Adjunct Professor of Law
Distinguished Scholar in Residence
Director, St. John's Institute for Bankruptcy Policy
Graduate, NYU School of Law
Professor Lieb directs the St. John’s Institute for
Bankruptcy Policy and serves as the Distinguished Scholar in
Residence for the LL.M. in Bankruptcy program. A leader in both
bankruptcy scholarship and in the bankruptcy practice, Professor
Lieb was a founding partner in 1958 of Kronish Lieb Weiner &
Hellman LLP (now Cooley LLP) in New York City and has been of
counsel to the firm since 2001. Professor Lieb is a Principal
Contributing Editor of Norton Bankruptcy Law and Practice 2d and
the Editor-in-Chief of two leading bankruptcy law journals, the
Annual Survey of Bankruptcy Law and the Journal of Bankruptcy Law
and Practice, both published by Thomson Reuters. For several years
he was a lecturer on Chapter 11 for the Legal Education Institute
conducted by the Executive Office for United States Attorneys of
the United States Department of Justice. He is a fellow of the
American College of Bankruptcy.
A graduate of New York University School of Law, where he served as
Editor-in-Chief of the Law Review, Professor Lieb has written
extensively on bankruptcy law issues. He has authored or
co-authored numerous amicus briefs in United States Supreme Court
bankruptcy cases for groups of amicus curiae law professors
including the case of United States Supreme Court in Tennessee v.

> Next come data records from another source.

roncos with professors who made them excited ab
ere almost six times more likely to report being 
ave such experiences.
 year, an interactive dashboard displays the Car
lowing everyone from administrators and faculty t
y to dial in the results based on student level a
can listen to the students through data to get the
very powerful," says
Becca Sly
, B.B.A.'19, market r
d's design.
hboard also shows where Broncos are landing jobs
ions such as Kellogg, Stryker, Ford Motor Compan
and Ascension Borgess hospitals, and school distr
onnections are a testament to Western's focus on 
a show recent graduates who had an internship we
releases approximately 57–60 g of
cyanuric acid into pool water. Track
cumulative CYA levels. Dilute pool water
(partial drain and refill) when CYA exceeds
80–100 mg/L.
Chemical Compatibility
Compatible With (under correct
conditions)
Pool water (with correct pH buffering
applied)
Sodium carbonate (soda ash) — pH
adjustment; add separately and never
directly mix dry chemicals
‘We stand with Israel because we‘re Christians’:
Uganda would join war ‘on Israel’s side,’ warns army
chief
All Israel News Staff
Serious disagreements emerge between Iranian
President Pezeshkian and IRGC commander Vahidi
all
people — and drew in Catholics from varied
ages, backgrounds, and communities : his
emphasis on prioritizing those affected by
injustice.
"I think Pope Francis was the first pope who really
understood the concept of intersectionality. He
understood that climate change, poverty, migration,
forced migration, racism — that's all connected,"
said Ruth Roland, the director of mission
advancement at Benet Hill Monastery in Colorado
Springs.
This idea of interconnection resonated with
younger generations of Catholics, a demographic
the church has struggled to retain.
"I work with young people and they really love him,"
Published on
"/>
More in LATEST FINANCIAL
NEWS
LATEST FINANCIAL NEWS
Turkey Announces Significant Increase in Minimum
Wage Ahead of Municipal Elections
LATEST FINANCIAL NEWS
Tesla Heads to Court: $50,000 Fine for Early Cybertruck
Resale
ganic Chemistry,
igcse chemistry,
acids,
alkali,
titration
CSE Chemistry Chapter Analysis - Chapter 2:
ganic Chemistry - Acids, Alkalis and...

Hood, 124 S. Ct. 1905 (2004), where the Court adopted his theory in
holding that a discharge in bankruptcy of state-held claims is an
in rem adjudication that does not subject a state to coercive
judicial process and thus does not implicate the state’s immunity
from suit in a federal court under the Eleventh Amendment to the
United States Constitution.
Professor Lieb teaches Bankruptcy Theory; Development of Modern
Bankruptcy: The Innovators (with Professor Zinman); and the Amicus
Brief Writing Course. He also supervises each student’s writing of
a Masters thesis, which is the focus of the Advanced Bankruptcy
Research Seminar in the LL.M. in Bankruptcy Program.